O filósofo Nick Bostrom estabeleceu as bases acadêmicas iniciais com um artigo de 2002 sobre risco existencial e seu livro de 2014 sobre superinteligência. O pesquisador Eliezer Yudkowsky, fundador do Machine Intelligence Research Institute, argumenta há mais de uma década que a superinteligência desalinhada representa uma ameaça severa e subestimada, e defende controles internacionais rígidos sobre o desenvolvimento de IA de fronteira.

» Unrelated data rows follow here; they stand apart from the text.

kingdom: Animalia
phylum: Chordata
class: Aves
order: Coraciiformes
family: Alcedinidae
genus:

O cientista da computação Dan Hendrycks, autor do benchmark de conhecimento MMLU, direcionou pesquisas por meio do Center for AI Safety para quantificar e comunicar riscos catastróficos. Os pioneiros da aprendizagem profunda Yoshua Bengio e Geoffrey Hinton, este último após deixar o Google em 2023, declararam publicamente que o avanço da capacidade da IA aumenta a plausibilidade de riscos severos, incluindo os existenciais.

A declaração de 2023 e a carta de pausa

A preocupação pública cristalizou-se em 2023 por meio de dois documentos notáveis. Em março, a carta de pausa do Future of Life Institute pediu uma pausa de seis meses no treinamento de sistemas de IA mais capazes que o GPT-4, reunindo milhares de signatários, incluindo pesquisadores e tecnólogos proeminentes, embora vários signatários não tenham pausado o desenvolvimento. Em maio, o Center for AI Safety publicou uma declaração de uma frase, "Mitigar o risco de extinção da IA deve ser uma prioridade global, ao lado de outros riscos em escala societal, como pandemias e guerra nuclear", assinada por centenas de pesquisadores e executivos de IA, incluindo líderes de OpenAI, Google DeepMind e Anthropic.

Contra-argumentos e ceticismo

Céticos proeminentes incluem Yann LeCun, que argumentou que o enquadramento de risco existencial é especulativo e prematuro, dadas as limitações dos sistemas atuais, e Gary Marcus, que criticou tanto as suposições técnicas por trás dos cenários de catástrofe quanto os incentivos dos laboratórios que simultaneamente alertam sobre risco catastrófico enquanto correm para construir sistemas mais capazes. Críticos, incluindo Timnit Gebru e Emily Bender, argumentaram que o foco em risco de extinção hipotético de longo prazo desvia atenção e recursos de danos documentados de curto prazo, como saídas enviesadas, deslocamento de mão de obra e concentração de poder entre um pequeno número de empresas.

Resposta política

O enquadramento de risco existencial e catastrófico influenciou políticas governamentais, incluindo a Declaração de Bletchley do Reino Unido de 2023, assinada por 28 países na Cúpula de Segurança de IA, e cláusulas que abordam risco sistêmico dos modelos de propósito geral mais capazes dentro da regulamentação de IA da União Europeia. Vários laboratórios de fronteira, incluindo Anthropic e OpenAI, publicaram estruturas internas de gestão de risco, às vezes chamadas de políticas de escalonamento responsável, comprometendo-se com salvaguardas vinculadas à capacidade à medida que os modelos cruzam limites de risco definidos.